Your task: Would you retype every entry that follows without altering a word?

Stored entries:
↓
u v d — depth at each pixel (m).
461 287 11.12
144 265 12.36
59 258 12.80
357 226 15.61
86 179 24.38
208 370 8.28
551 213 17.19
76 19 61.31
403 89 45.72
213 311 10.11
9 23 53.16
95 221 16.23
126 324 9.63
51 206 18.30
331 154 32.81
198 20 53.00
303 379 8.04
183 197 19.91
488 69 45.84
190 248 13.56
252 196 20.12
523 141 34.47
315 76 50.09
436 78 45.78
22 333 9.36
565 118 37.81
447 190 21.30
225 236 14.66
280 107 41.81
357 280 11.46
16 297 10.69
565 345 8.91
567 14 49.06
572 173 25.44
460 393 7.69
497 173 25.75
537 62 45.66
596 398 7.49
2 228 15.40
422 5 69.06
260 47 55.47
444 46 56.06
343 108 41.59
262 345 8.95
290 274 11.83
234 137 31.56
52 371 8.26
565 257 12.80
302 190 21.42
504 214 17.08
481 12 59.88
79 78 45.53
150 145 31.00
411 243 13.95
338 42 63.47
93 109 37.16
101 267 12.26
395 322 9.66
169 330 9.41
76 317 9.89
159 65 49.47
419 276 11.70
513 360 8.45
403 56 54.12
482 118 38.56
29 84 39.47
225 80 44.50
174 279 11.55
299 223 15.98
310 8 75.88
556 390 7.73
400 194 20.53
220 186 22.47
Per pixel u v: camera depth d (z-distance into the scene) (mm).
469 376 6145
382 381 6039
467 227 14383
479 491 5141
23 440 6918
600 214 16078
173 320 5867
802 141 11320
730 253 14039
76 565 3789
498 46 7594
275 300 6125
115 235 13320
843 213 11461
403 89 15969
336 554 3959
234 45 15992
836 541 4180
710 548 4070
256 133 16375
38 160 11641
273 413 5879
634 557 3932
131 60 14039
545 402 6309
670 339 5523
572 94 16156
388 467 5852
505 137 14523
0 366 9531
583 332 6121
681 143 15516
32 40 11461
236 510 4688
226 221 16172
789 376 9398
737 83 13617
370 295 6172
↑
Solved exercise:
u v d — depth at each pixel (m).
461 287 11.12
144 265 12.36
59 258 12.80
357 226 15.61
86 179 24.38
208 370 8.28
551 213 17.19
76 19 61.31
403 89 45.72
213 311 10.11
9 23 53.16
95 221 16.23
126 324 9.63
51 206 18.30
331 154 32.81
198 20 53.00
303 379 8.04
183 197 19.91
488 69 45.84
190 248 13.56
252 196 20.12
523 141 34.47
315 76 50.09
436 78 45.78
22 333 9.36
565 118 37.81
447 190 21.30
225 236 14.66
280 107 41.81
357 280 11.46
16 297 10.69
565 345 8.91
567 14 49.06
572 173 25.44
460 393 7.69
497 173 25.75
537 62 45.66
596 398 7.49
2 228 15.40
422 5 69.06
260 47 55.47
444 46 56.06
343 108 41.59
262 345 8.95
290 274 11.83
234 137 31.56
52 371 8.26
565 257 12.80
302 190 21.42
504 214 17.08
481 12 59.88
79 78 45.53
150 145 31.00
411 243 13.95
338 42 63.47
93 109 37.16
101 267 12.26
395 322 9.66
169 330 9.41
76 317 9.89
159 65 49.47
419 276 11.70
513 360 8.45
403 56 54.12
482 118 38.56
29 84 39.47
225 80 44.50
174 279 11.55
299 223 15.98
310 8 75.88
556 390 7.73
400 194 20.53
220 186 22.47
Per pixel u v: camera depth d (z-distance into the scene) (mm).
469 376 6145
382 381 6039
467 227 14383
479 491 5141
23 440 6918
600 214 16078
173 320 5867
802 141 11320
730 253 14039
76 565 3789
498 46 7594
275 300 6125
115 235 13320
843 213 11461
403 89 15969
336 554 3959
234 45 15992
836 541 4180
710 548 4070
256 133 16375
38 160 11641
273 413 5879
634 557 3932
131 60 14039
545 402 6309
670 339 5523
572 94 16156
388 467 5852
505 137 14523
0 366 9531
583 332 6121
681 143 15516
32 40 11461
236 510 4688
226 221 16172
789 376 9398
737 83 13617
370 295 6172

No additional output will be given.